◆ What you should do ◆
Copy out the lines of the entries starting with the one containing "adolescente em conflito com a Lei)" and ending with the one containing "Írjon véleményt!", both included. Leave the pictures out of your copy.

########

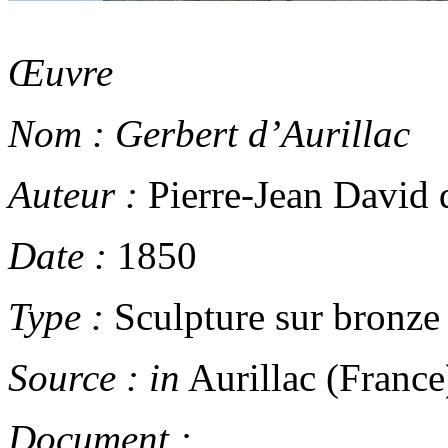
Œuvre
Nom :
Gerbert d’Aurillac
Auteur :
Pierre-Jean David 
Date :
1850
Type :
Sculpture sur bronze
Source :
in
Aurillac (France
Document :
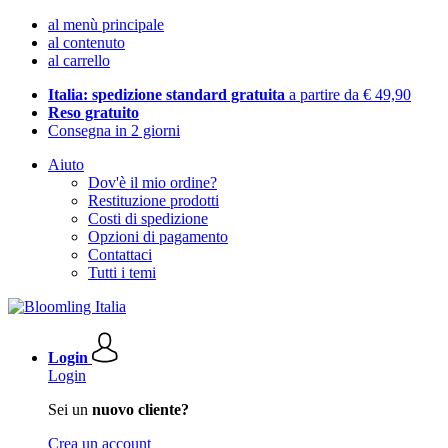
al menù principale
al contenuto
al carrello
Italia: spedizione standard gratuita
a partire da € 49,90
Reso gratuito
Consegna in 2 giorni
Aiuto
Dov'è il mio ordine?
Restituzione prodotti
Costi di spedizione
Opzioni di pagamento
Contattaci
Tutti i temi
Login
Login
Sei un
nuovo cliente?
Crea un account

########

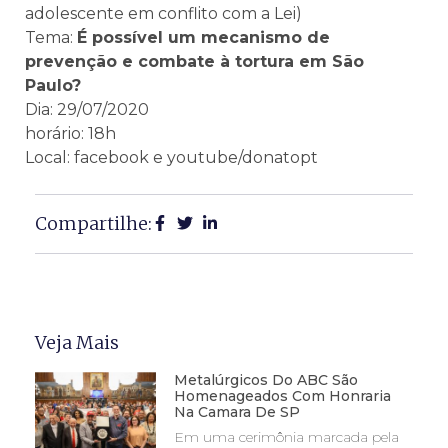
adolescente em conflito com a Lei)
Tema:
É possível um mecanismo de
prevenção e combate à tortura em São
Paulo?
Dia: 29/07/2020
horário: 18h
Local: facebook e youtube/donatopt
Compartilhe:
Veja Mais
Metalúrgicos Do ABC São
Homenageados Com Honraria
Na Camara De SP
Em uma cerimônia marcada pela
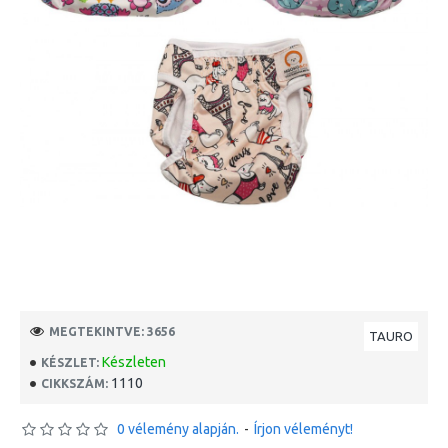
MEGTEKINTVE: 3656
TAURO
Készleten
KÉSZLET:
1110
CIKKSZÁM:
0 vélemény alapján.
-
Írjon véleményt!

########

◆ Expected answer ◆
adolescente em conflito com a Lei)
Tema:
É possível um mecanismo de
prevenção e combate à tortura em São
Paulo?
Dia: 29/07/2020
horário: 18h
Local: facebook e youtube/donatopt
Compartilhe:
Veja Mais
Metalúrgicos Do ABC São
Homenageados Com Honraria
Na Camara De SP
Em uma cerimônia marcada pela
MEGTEKINTVE: 3656
TAURO
Készleten
KÉSZLET:
1110
CIKKSZÁM:
0 vélemény alapján.
-
Írjon véleményt!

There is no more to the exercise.